Exercise. Rewrite the material below with every "scientific name" changed to "binomial name", leaving everything else as it is.

Dataset records.
* * * * * * *

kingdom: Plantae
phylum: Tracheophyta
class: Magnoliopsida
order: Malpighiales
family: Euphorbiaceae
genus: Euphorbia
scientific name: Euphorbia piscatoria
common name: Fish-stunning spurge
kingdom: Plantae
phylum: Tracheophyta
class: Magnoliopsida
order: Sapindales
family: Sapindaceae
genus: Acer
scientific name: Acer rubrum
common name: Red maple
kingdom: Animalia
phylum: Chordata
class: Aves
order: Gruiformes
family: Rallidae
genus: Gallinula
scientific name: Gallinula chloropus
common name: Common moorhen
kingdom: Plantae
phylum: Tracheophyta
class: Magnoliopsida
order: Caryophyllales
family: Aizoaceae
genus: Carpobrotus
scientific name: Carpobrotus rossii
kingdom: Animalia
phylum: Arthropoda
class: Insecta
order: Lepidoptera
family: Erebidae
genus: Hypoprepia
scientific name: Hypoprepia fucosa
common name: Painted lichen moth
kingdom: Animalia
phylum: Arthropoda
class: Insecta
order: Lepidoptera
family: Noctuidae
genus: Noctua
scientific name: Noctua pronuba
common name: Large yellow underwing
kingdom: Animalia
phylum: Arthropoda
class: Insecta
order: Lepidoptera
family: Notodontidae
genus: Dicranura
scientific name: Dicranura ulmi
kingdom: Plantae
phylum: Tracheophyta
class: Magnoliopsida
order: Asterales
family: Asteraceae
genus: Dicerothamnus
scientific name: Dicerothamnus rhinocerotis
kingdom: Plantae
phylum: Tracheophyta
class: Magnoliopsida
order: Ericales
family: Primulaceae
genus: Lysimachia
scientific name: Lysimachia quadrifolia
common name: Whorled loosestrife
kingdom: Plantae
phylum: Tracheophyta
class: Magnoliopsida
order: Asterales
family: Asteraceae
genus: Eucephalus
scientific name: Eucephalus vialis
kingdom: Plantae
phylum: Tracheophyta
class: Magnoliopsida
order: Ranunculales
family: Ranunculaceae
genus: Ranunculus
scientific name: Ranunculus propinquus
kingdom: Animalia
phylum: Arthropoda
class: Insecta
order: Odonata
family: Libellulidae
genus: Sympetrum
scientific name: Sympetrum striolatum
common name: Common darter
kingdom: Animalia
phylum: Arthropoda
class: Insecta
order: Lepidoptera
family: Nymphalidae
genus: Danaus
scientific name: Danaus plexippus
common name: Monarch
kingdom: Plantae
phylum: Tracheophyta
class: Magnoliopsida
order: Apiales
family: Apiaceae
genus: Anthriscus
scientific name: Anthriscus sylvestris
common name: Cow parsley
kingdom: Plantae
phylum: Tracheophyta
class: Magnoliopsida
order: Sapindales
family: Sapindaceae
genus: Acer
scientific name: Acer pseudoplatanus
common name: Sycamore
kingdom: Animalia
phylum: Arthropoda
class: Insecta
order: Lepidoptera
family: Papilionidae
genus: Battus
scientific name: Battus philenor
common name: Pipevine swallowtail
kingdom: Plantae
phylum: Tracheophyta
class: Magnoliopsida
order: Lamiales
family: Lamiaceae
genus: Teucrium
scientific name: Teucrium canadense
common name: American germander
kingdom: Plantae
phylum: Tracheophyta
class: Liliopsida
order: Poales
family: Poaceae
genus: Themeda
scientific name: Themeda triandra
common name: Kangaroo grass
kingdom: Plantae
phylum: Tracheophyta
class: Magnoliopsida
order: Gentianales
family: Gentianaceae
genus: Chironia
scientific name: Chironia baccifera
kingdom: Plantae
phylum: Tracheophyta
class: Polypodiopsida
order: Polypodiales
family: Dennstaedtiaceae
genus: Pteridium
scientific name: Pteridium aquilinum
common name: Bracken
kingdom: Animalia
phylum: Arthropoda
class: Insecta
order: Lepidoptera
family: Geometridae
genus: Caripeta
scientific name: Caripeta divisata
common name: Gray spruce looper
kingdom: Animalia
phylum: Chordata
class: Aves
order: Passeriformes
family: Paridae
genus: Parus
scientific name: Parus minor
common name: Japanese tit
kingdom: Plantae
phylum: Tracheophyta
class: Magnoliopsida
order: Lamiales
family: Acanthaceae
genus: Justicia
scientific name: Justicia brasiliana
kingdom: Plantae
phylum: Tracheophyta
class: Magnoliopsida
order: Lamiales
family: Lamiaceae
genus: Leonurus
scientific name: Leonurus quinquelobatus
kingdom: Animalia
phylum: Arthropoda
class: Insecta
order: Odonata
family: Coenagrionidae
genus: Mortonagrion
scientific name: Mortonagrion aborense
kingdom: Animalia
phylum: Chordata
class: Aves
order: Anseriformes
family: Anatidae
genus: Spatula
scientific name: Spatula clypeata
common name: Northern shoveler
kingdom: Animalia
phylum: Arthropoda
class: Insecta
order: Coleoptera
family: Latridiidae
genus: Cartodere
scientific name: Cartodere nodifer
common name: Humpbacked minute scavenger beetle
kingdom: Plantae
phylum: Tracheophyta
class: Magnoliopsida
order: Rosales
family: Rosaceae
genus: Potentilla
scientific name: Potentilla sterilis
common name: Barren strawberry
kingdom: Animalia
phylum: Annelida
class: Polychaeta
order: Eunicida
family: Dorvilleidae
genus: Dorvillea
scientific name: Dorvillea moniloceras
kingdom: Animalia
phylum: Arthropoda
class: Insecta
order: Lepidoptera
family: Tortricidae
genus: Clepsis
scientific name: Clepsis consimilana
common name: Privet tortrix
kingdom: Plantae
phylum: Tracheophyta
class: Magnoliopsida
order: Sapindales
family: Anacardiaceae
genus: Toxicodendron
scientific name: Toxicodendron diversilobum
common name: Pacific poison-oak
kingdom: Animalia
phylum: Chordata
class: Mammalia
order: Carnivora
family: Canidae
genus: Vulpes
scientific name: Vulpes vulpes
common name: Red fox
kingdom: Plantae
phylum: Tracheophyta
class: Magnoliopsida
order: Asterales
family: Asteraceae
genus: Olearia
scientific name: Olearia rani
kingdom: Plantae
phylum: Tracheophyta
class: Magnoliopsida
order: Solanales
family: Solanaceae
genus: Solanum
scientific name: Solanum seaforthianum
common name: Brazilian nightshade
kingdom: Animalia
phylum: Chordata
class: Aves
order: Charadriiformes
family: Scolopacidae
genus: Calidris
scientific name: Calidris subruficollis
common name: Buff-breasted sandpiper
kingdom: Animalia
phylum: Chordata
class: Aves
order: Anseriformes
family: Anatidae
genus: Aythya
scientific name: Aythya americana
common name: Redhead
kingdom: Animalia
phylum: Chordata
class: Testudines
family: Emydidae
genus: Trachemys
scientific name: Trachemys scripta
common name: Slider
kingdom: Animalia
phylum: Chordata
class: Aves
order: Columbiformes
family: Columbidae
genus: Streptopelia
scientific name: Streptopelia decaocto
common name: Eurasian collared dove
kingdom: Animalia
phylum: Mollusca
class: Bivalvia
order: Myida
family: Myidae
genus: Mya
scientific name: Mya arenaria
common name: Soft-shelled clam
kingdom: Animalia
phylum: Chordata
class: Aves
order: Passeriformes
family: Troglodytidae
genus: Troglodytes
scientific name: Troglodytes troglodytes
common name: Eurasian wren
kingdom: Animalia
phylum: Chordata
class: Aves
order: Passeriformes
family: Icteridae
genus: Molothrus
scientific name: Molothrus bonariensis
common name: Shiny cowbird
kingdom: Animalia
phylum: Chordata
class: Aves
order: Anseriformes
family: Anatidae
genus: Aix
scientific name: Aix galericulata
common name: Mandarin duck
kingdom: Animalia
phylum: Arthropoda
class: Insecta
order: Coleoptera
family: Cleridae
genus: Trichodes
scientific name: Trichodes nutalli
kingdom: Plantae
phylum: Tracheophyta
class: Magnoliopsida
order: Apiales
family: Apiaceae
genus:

* * * * * * *

Answer to the task.
kingdom: Plantae
phylum: Tracheophyta
class: Magnoliopsida
order: Malpighiales
family: Euphorbiaceae
genus: Euphorbia
binomial name: Euphorbia piscatoria
common name: Fish-stunning spurge
kingdom: Plantae
phylum: Tracheophyta
class: Magnoliopsida
order: Sapindales
family: Sapindaceae
genus: Acer
binomial name: Acer rubrum
common name: Red maple
kingdom: Animalia
phylum: Chordata
class: Aves
order: Gruiformes
family: Rallidae
genus: Gallinula
binomial name: Gallinula chloropus
common name: Common moorhen
kingdom: Plantae
phylum: Tracheophyta
class: Magnoliopsida
order: Caryophyllales
family: Aizoaceae
genus: Carpobrotus
binomial name: Carpobrotus rossii
kingdom: Animalia
phylum: Arthropoda
class: Insecta
order: Lepidoptera
family: Erebidae
genus: Hypoprepia
binomial name: Hypoprepia fucosa
common name: Painted lichen moth
kingdom: Animalia
phylum: Arthropoda
class: Insecta
order: Lepidoptera
family: Noctuidae
genus: Noctua
binomial name: Noctua pronuba
common name: Large yellow underwing
kingdom: Animalia
phylum: Arthropoda
class: Insecta
order: Lepidoptera
family: Notodontidae
genus: Dicranura
binomial name: Dicranura ulmi
kingdom: Plantae
phylum: Tracheophyta
class: Magnoliopsida
order: Asterales
family: Asteraceae
genus: Dicerothamnus
binomial name: Dicerothamnus rhinocerotis
kingdom: Plantae
phylum: Tracheophyta
class: Magnoliopsida
order: Ericales
family: Primulaceae
genus: Lysimachia
binomial name: Lysimachia quadrifolia
common name: Whorled loosestrife
kingdom: Plantae
phylum: Tracheophyta
class: Magnoliopsida
order: Asterales
family: Asteraceae
genus: Eucephalus
binomial name: Eucephalus vialis
kingdom: Plantae
phylum: Tracheophyta
class: Magnoliopsida
order: Ranunculales
family: Ranunculaceae
genus: Ranunculus
binomial name: Ranunculus propinquus
kingdom: Animalia
phylum: Arthropoda
class: Insecta
order: Odonata
family: Libellulidae
genus: Sympetrum
binomial name: Sympetrum striolatum
common name: Common darter
kingdom: Animalia
phylum: Arthropoda
class: Insecta
order: Lepidoptera
family: Nymphalidae
genus: Danaus
binomial name: Danaus plexippus
common name: Monarch
kingdom: Plantae
phylum: Tracheophyta
class: Magnoliopsida
order: Apiales
family: Apiaceae
genus: Anthriscus
binomial name: Anthriscus sylvestris
common name: Cow parsley
kingdom: Plantae
phylum: Tracheophyta
class: Magnoliopsida
order: Sapindales
family: Sapindaceae
genus: Acer
binomial name: Acer pseudoplatanus
common name: Sycamore
kingdom: Animalia
phylum: Arthropoda
class: Insecta
order: Lepidoptera
family: Papilionidae
genus: Battus
binomial name: Battus philenor
common name: Pipevine swallowtail
kingdom: Plantae
phylum: Tracheophyta
class: Magnoliopsida
order: Lamiales
family: Lamiaceae
genus: Teucrium
binomial name: Teucrium canadense
common name: American germander
kingdom: Plantae
phylum: Tracheophyta
class: Liliopsida
order: Poales
family: Poaceae
genus: Themeda
binomial name: Themeda triandra
common name: Kangaroo grass
kingdom: Plantae
phylum: Tracheophyta
class: Magnoliopsida
order: Gentianales
family: Gentianaceae
genus: Chironia
binomial name: Chironia baccifera
kingdom: Plantae
phylum: Tracheophyta
class: Polypodiopsida
order: Polypodiales
family: Dennstaedtiaceae
genus: Pteridium
binomial name: Pteridium aquilinum
common name: Bracken
kingdom: Animalia
phylum: Arthropoda
class: Insecta
order: Lepidoptera
family: Geometridae
genus: Caripeta
binomial name: Caripeta divisata
common name: Gray spruce looper
kingdom: Animalia
phylum: Chordata
class: Aves
order: Passeriformes
family: Paridae
genus: Parus
binomial name: Parus minor
common name: Japanese tit
kingdom: Plantae
phylum: Tracheophyta
class: Magnoliopsida
order: Lamiales
family: Acanthaceae
genus: Justicia
binomial name: Justicia brasiliana
kingdom: Plantae
phylum: Tracheophyta
class: Magnoliopsida
order: Lamiales
family: Lamiaceae
genus: Leonurus
binomial name: Leonurus quinquelobatus
kingdom: Animalia
phylum: Arthropoda
class: Insecta
order: Odonata
family: Coenagrionidae
genus: Mortonagrion
binomial name: Mortonagrion aborense
kingdom: Animalia
phylum: Chordata
class: Aves
order: Anseriformes
family: Anatidae
genus: Spatula
binomial name: Spatula clypeata
common name: Northern shoveler
kingdom: Animalia
phylum: Arthropoda
class: Insecta
order: Coleoptera
family: Latridiidae
genus: Cartodere
binomial name: Cartodere nodifer
common name: Humpbacked minute scavenger beetle
kingdom: Plantae
phylum: Tracheophyta
class: Magnoliopsida
order: Rosales
family: Rosaceae
genus: Potentilla
binomial name: Potentilla sterilis
common name: Barren strawberry
kingdom: Animalia
phylum: Annelida
class: Polychaeta
order: Eunicida
family: Dorvilleidae
genus: Dorvillea
binomial name: Dorvillea moniloceras
kingdom: Animalia
phylum: Arthropoda
class: Insecta
order: Lepidoptera
family: Tortricidae
genus: Clepsis
binomial name: Clepsis consimilana
common name: Privet tortrix
kingdom: Plantae
phylum: Tracheophyta
class: Magnoliopsida
order: Sapindales
family: Anacardiaceae
genus: Toxicodendron
binomial name: Toxicodendron diversilobum
common name: Pacific poison-oak
kingdom: Animalia
phylum: Chordata
class: Mammalia
order: Carnivora
family: Canidae
genus: Vulpes
binomial name: Vulpes vulpes
common name: Red fox
kingdom: Plantae
phylum: Tracheophyta
class: Magnoliopsida
order: Asterales
family: Asteraceae
genus: Olearia
binomial name: Olearia rani
kingdom: Plantae
phylum: Tracheophyta
class: Magnoliopsida
order: Solanales
family: Solanaceae
genus: Solanum
binomial name: Solanum seaforthianum
common name: Brazilian nightshade
kingdom: Animalia
phylum: Chordata
class: Aves
order: Charadriiformes
family: Scolopacidae
genus: Calidris
binomial name: Calidris subruficollis
common name: Buff-breasted sandpiper
kingdom: Animalia
phylum: Chordata
class: Aves
order: Anseriformes
family: Anatidae
genus: Aythya
binomial name: Aythya americana
common name: Redhead
kingdom: Animalia
phylum: Chordata
class: Testudines
family: Emydidae
genus: Trachemys
binomial name: Trachemys scripta
common name: Slider
kingdom: Animalia
phylum: Chordata
class: Aves
order: Columbiformes
family: Columbidae
genus: Streptopelia
binomial name: Streptopelia decaocto
common name: Eurasian collared dove
kingdom: Animalia
phylum: Mollusca
class: Bivalvia
order: Myida
family: Myidae
genus: Mya
binomial name: Mya arenaria
common name: Soft-shelled clam
kingdom: Animalia
phylum: Chordata
class: Aves
order: Passeriformes
family: Troglodytidae
genus: Troglodytes
binomial name: Troglodytes troglodytes
common name: Eurasian wren
kingdom: Animalia
phylum: Chordata
class: Aves
order: Passeriformes
family: Icteridae
genus: Molothrus
binomial name: Molothrus bonariensis
common name: Shiny cowbird
kingdom: Animalia
phylum: Chordata
class: Aves
order: Anseriformes
family: Anatidae
genus: Aix
binomial name: Aix galericulata
common name: Mandarin duck
kingdom: Animalia
phylum: Arthropoda
class: Insecta
order: Coleoptera
family: Cleridae
genus: Trichodes
binomial name: Trichodes nutalli
kingdom: Plantae
phylum: Tracheophyta
class: Magnoliopsida
order: Apiales
family: Apiaceae
genus:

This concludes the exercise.